> [TASK ITEM]: Your task is to copy the stretch of lines in the records below that begins with the line containing "left front paw: (599, 395)" and ends with the line containing "neck: (1135, 437)", exactly as written, with nothing added.

AVAILABLE DATA Block Start

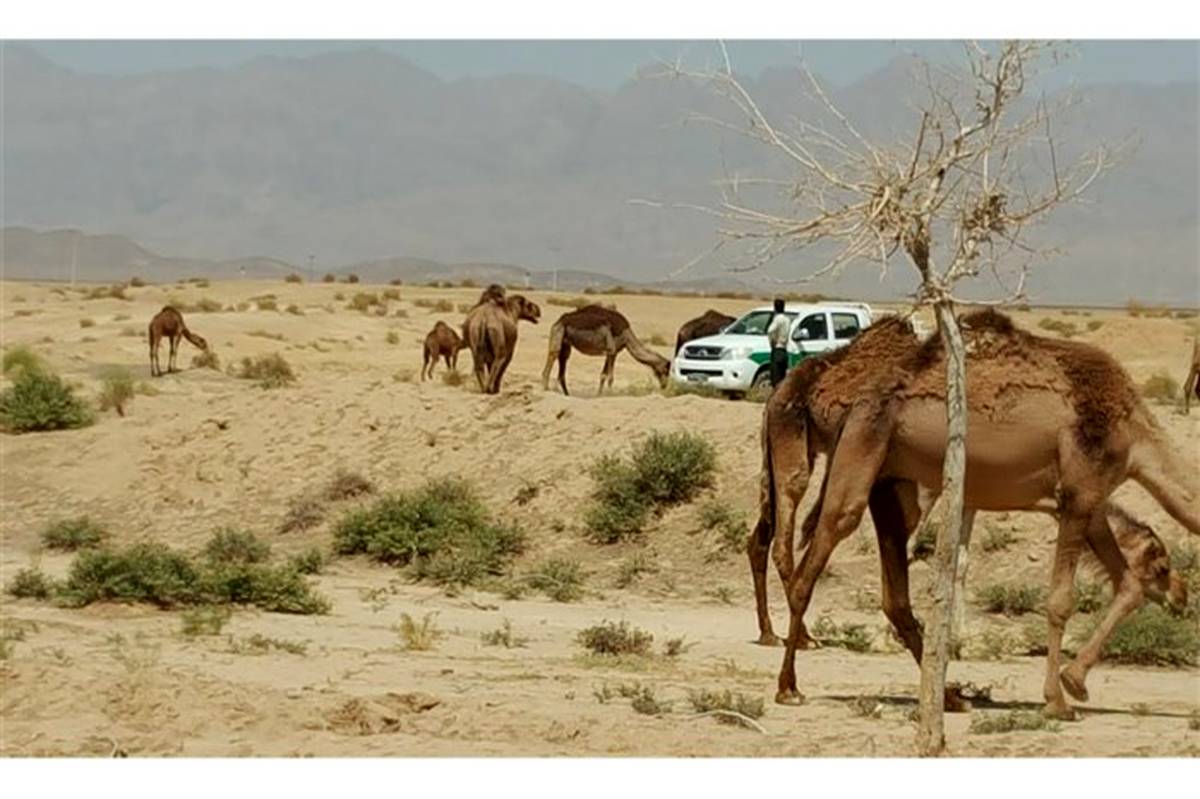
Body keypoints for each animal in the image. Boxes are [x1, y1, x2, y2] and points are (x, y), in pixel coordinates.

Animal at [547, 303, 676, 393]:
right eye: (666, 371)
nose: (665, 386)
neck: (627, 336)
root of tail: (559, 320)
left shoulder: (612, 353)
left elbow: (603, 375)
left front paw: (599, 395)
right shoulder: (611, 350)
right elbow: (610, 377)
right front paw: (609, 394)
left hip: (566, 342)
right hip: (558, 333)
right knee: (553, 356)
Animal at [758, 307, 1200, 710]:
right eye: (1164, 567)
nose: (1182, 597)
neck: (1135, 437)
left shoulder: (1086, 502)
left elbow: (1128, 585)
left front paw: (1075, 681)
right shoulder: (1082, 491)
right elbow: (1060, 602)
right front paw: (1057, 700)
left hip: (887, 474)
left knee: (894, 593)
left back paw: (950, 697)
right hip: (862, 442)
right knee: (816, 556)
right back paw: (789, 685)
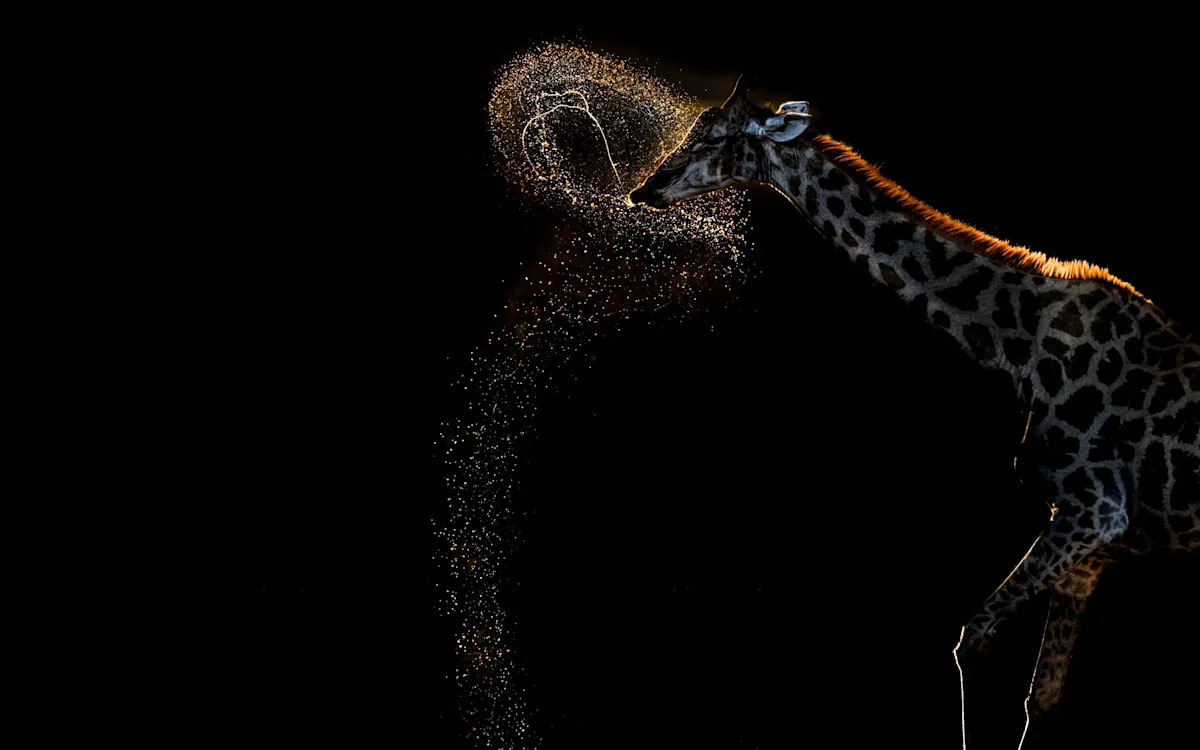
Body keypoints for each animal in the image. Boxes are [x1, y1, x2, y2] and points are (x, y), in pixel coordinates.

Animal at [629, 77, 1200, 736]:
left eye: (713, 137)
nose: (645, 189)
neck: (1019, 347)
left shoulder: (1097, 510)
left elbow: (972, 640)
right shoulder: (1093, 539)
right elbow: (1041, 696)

AVAILABLE DATA Block End

> [RESULT OF THE TASK]:
left front paw: (599, 395)
right shoulder: (611, 350)
right elbow: (610, 377)
right front paw: (609, 394)
left hip: (566, 342)
right hip: (558, 333)
right knee: (553, 356)
Animal at [758, 307, 1200, 710]:
right eye: (1164, 567)
nose: (1182, 597)
neck: (1135, 437)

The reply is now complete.